◆ Required work: Repeat the lines below verbatim, from the first line up to and including the line that contains "Зберегти шаблон оплати", and leave the pictures out of your answer.

◆ Data extract:
[Start of Attachment]

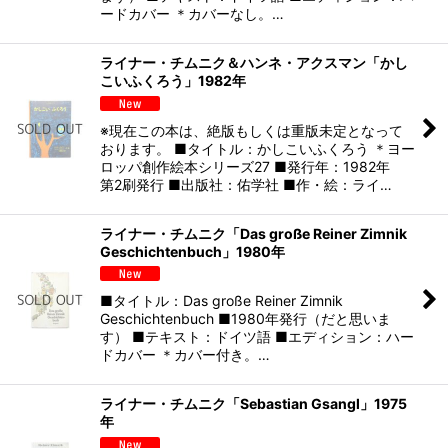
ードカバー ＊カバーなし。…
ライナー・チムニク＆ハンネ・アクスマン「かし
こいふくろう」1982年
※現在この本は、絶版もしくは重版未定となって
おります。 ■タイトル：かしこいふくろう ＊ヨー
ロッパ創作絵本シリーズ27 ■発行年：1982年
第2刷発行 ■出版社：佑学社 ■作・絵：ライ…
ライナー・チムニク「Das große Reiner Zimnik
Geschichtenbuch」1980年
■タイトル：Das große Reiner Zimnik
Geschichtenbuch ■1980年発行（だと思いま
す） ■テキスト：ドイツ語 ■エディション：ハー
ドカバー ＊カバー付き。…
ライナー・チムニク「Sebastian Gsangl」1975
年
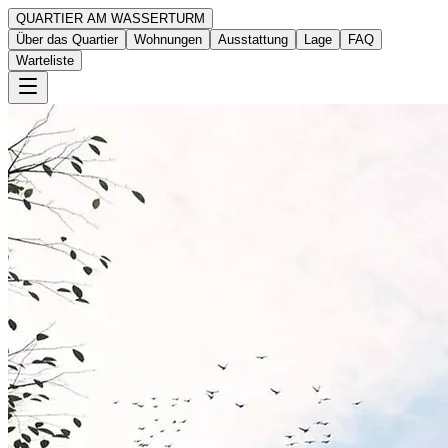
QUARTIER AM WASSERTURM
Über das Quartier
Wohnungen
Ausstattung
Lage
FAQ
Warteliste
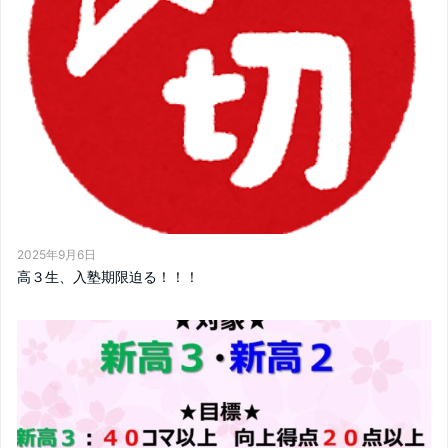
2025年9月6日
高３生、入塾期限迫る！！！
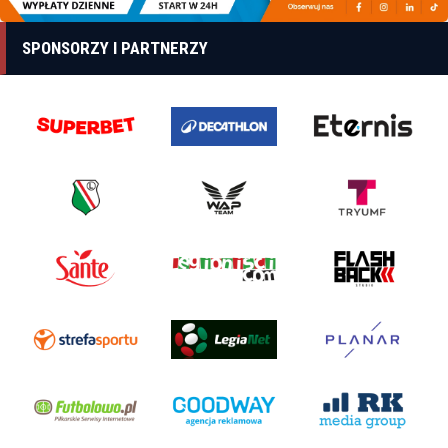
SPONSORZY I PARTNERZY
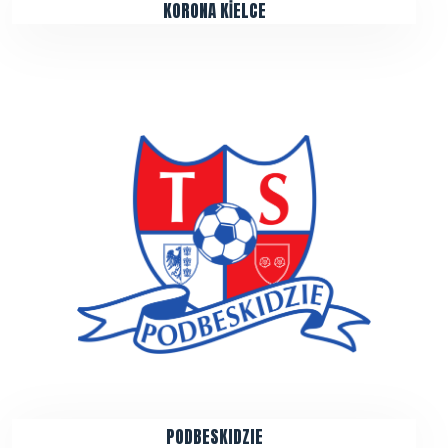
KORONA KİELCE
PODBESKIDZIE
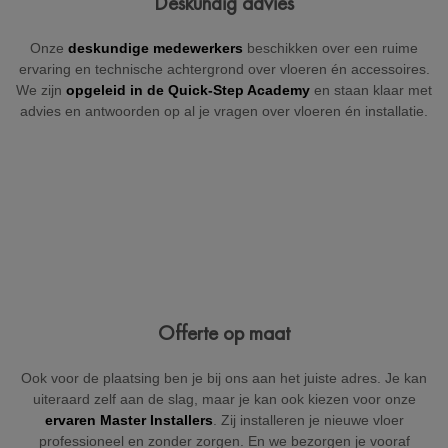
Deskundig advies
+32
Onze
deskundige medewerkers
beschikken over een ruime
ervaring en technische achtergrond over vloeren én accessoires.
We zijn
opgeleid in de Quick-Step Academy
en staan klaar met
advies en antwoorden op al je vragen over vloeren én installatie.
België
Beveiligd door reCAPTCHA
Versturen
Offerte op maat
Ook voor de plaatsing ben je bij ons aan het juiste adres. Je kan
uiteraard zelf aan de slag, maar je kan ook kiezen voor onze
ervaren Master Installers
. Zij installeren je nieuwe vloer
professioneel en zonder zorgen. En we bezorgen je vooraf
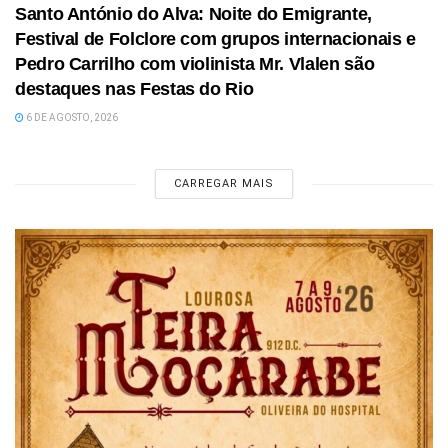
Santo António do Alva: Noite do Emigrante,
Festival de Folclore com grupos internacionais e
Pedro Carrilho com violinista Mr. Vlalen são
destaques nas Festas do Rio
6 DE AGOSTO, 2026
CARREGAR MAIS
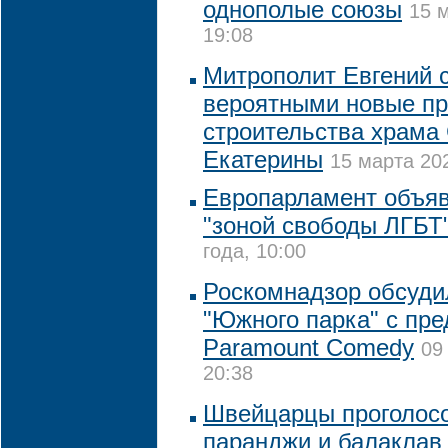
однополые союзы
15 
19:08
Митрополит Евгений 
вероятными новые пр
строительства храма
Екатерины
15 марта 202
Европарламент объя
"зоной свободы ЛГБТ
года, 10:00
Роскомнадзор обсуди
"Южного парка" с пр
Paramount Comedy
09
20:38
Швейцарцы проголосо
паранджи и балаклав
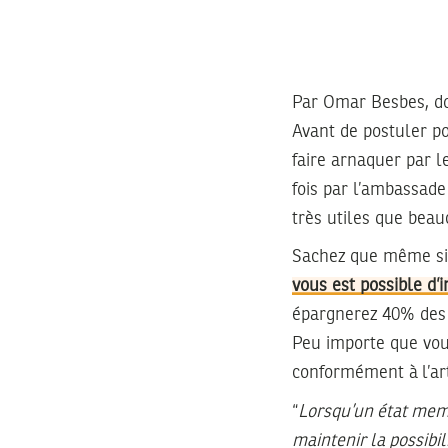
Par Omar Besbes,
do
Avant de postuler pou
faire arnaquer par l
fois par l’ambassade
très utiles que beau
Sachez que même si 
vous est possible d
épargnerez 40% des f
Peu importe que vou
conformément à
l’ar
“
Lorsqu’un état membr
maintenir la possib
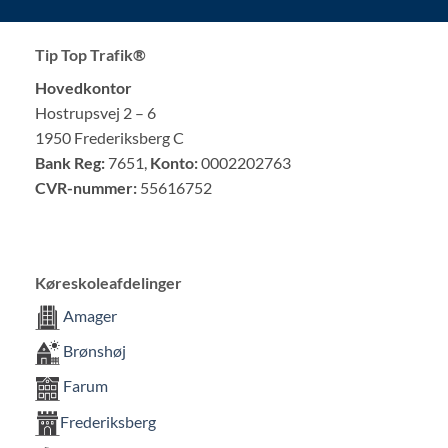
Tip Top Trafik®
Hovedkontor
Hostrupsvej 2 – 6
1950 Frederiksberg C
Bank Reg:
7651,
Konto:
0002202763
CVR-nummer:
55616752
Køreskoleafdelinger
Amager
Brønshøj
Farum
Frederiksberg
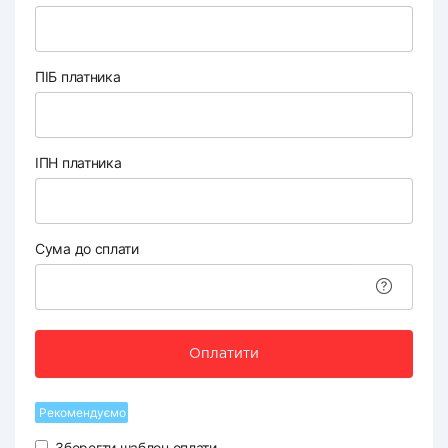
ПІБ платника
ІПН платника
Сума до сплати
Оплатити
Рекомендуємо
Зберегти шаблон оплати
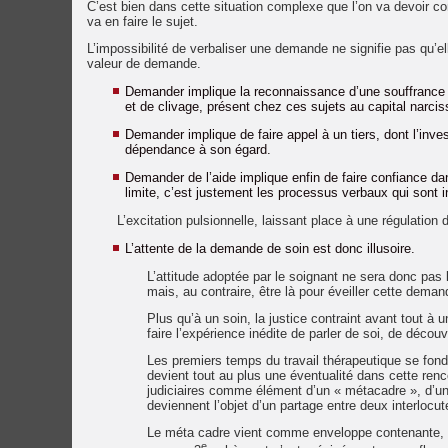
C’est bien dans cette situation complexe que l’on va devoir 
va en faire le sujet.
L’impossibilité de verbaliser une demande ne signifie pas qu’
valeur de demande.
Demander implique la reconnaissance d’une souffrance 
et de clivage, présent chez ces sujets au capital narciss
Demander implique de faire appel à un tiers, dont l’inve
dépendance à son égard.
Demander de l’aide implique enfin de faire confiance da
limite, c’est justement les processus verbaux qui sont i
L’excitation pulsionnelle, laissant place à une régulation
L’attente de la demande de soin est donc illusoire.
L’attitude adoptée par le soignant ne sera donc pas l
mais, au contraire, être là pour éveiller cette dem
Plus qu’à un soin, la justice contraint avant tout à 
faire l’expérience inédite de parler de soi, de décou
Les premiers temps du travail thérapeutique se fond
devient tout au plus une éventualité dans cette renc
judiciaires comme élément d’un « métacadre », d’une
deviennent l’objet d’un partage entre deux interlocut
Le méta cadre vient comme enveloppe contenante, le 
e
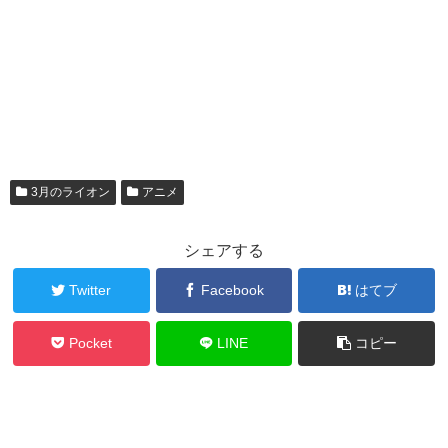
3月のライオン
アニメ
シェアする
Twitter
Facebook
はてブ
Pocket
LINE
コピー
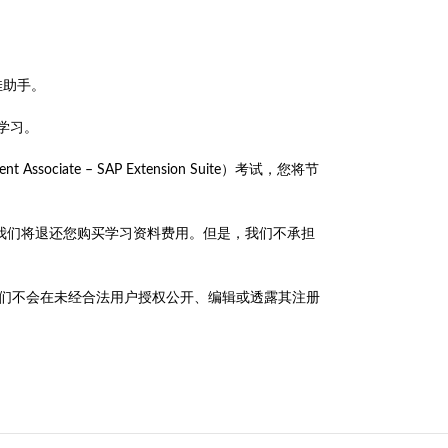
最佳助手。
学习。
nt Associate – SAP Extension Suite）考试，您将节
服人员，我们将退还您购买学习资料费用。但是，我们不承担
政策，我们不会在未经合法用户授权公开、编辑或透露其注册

[End of Attachment]

◆ Response area:
ードカバー ＊カバーなし。…
ライナー・チムニク＆ハンネ・アクスマン「かし
こいふくろう」1982年
※現在この本は、絶版もしくは重版未定となって
おります。 ■タイトル：かしこいふくろう ＊ヨー
ロッパ創作絵本シリーズ27 ■発行年：1982年
第2刷発行 ■出版社：佑学社 ■作・絵：ライ…
ライナー・チムニク「Das große Reiner Zimnik
Geschichtenbuch」1980年
■タイトル：Das große Reiner Zimnik
Geschichtenbuch ■1980年発行（だと思いま
す） ■テキスト：ドイツ語 ■エディション：ハー
ドカバー ＊カバー付き。…
ライナー・チムニク「Sebastian Gsangl」1975
年
QUARTIER AM WASSERTURM
Über das Quartier
Wohnungen
Ausstattung
Lage
FAQ
Warteliste
2025年9月6日
高３生、入塾期限迫る！！！
SPONSORZY I PARTNERZY
KORONA KİELCE
PODBESKIDZIE
Deskundig advies
+32
Onze
deskundige medewerkers
beschikken over een ruime
ervaring en technische achtergrond over vloeren én accessoires.
We zijn
opgeleid in de Quick-Step Academy
en staan klaar met
advies en antwoorden op al je vragen over vloeren én installatie.
België
Beveiligd door reCAPTCHA
Versturen
Offerte op maat
Ook voor de plaatsing ben je bij ons aan het juiste adres. Je kan
uiteraard zelf aan de slag, maar je kan ook kiezen voor onze
ervaren Master Installers
. Zij installeren je nieuwe vloer
professioneel en zonder zorgen. En we bezorgen je vooraf
Santo António do Alva: Noite do Emigrante,
Festival de Folclore com grupos internacionais e
Pedro Carrilho com violinista Mr. Vlalen são
destaques nas Festas do Rio
6 DE AGOSTO, 2026
CARREGAR MAIS
однополые союзы
15 
19:08
Митрополит Евгений 
вероятными новые пр
строительства храма
Екатерины
15 марта 202
Европарламент объя
"зоной свободы ЛГБТ
года, 10:00
Роскомнадзор обсуди
"Южного парка" с пр
Paramount Comedy
09
20:38
Швейцарцы проголосо
паранджи и балаклав
Par Omar Besbes,
do
Avant de postuler pou
faire arnaquer par l
fois par l’ambassade
très utiles que beau
Sachez que même si 
vous est possible d
épargnerez 40% des f
Peu importe que vou
conformément à
l’ar
“
Lorsqu’un état membr
maintenir la possib
Tip Top Trafik®
Hovedkontor
Hostrupsvej 2 – 6
1950 Frederiksberg C
Bank Reg:
7651,
Konto:
0002202763
CVR-nummer:
55616752
Køreskoleafdelinger
Amager
Brønshøj
Farum
Frederiksberg
ПІБ платника
ІПН платника
Сума до сплати
Оплатити
Рекомендуємо
Зберегти шаблон оплати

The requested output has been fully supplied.